[ENTRIES PROVIDED]
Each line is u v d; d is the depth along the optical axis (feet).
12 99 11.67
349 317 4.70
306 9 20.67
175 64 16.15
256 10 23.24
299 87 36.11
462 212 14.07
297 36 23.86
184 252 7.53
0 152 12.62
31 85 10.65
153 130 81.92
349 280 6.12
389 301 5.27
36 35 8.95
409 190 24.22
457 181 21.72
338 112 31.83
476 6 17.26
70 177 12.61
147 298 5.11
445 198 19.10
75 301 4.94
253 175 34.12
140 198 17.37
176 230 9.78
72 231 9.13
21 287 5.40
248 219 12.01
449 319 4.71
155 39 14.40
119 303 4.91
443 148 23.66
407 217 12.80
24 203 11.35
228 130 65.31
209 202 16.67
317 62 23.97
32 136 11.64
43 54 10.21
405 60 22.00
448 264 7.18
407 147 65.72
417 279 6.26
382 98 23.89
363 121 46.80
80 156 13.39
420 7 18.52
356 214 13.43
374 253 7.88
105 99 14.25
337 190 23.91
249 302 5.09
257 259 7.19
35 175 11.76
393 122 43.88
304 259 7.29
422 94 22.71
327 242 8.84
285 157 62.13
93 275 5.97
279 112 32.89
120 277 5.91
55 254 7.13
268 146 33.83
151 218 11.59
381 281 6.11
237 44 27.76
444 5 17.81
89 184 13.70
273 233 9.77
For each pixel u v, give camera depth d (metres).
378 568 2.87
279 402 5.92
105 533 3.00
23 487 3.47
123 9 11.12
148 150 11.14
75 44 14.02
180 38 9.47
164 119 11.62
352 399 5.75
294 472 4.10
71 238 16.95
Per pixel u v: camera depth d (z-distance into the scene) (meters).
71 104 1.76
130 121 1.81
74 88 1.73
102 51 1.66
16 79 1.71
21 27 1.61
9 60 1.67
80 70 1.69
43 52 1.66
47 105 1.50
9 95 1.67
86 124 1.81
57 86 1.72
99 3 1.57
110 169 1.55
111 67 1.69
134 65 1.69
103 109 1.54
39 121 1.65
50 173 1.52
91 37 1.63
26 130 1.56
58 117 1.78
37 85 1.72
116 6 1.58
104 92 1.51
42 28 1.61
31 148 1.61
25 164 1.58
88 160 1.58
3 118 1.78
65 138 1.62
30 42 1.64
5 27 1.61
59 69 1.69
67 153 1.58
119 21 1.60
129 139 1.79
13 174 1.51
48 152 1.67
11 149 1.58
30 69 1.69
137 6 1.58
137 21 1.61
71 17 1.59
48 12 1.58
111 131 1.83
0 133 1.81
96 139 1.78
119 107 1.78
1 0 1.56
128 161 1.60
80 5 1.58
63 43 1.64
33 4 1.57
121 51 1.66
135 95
[/ENTRIES PROVIDED]
*EXERCISE DESCRIPTION:* With nothing added or left out, print the data again.

*EXERCISE OUTPUT:*
Each line is u v d; d is the depth along the optical axis (feet).
12 99 11.67
349 317 4.70
306 9 20.67
175 64 16.15
256 10 23.24
299 87 36.11
462 212 14.07
297 36 23.86
184 252 7.53
0 152 12.62
31 85 10.65
153 130 81.92
349 280 6.12
389 301 5.27
36 35 8.95
409 190 24.22
457 181 21.72
338 112 31.83
476 6 17.26
70 177 12.61
147 298 5.11
445 198 19.10
75 301 4.94
253 175 34.12
140 198 17.37
176 230 9.78
72 231 9.13
21 287 5.40
248 219 12.01
449 319 4.71
155 39 14.40
119 303 4.91
443 148 23.66
407 217 12.80
24 203 11.35
228 130 65.31
209 202 16.67
317 62 23.97
32 136 11.64
43 54 10.21
405 60 22.00
448 264 7.18
407 147 65.72
417 279 6.26
382 98 23.89
363 121 46.80
80 156 13.39
420 7 18.52
356 214 13.43
374 253 7.88
105 99 14.25
337 190 23.91
249 302 5.09
257 259 7.19
35 175 11.76
393 122 43.88
304 259 7.29
422 94 22.71
327 242 8.84
285 157 62.13
93 275 5.97
279 112 32.89
120 277 5.91
55 254 7.13
268 146 33.83
151 218 11.59
381 281 6.11
237 44 27.76
444 5 17.81
89 184 13.70
273 233 9.77
For each pixel u v, give camera depth d (metres).
378 568 2.87
279 402 5.92
105 533 3.00
23 487 3.47
123 9 11.12
148 150 11.14
75 44 14.02
180 38 9.47
164 119 11.62
352 399 5.75
294 472 4.10
71 238 16.95
Per pixel u v: camera depth d (z-distance into the scene) (meters).
71 104 1.76
130 121 1.81
74 88 1.73
102 51 1.66
16 79 1.71
21 27 1.61
9 60 1.67
80 70 1.69
43 52 1.66
47 105 1.50
9 95 1.67
86 124 1.81
57 86 1.72
99 3 1.57
110 169 1.55
111 67 1.69
134 65 1.69
103 109 1.54
39 121 1.65
50 173 1.52
91 37 1.63
26 130 1.56
58 117 1.78
37 85 1.72
116 6 1.58
104 92 1.51
42 28 1.61
31 148 1.61
25 164 1.58
88 160 1.58
3 118 1.78
65 138 1.62
30 42 1.64
5 27 1.61
59 69 1.69
67 153 1.58
119 21 1.60
129 139 1.79
13 174 1.51
48 152 1.67
11 149 1.58
30 69 1.69
137 6 1.58
137 21 1.61
71 17 1.59
48 12 1.58
111 131 1.83
0 133 1.81
96 139 1.78
119 107 1.78
1 0 1.56
128 161 1.60
80 5 1.58
63 43 1.64
33 4 1.57
121 51 1.66
135 95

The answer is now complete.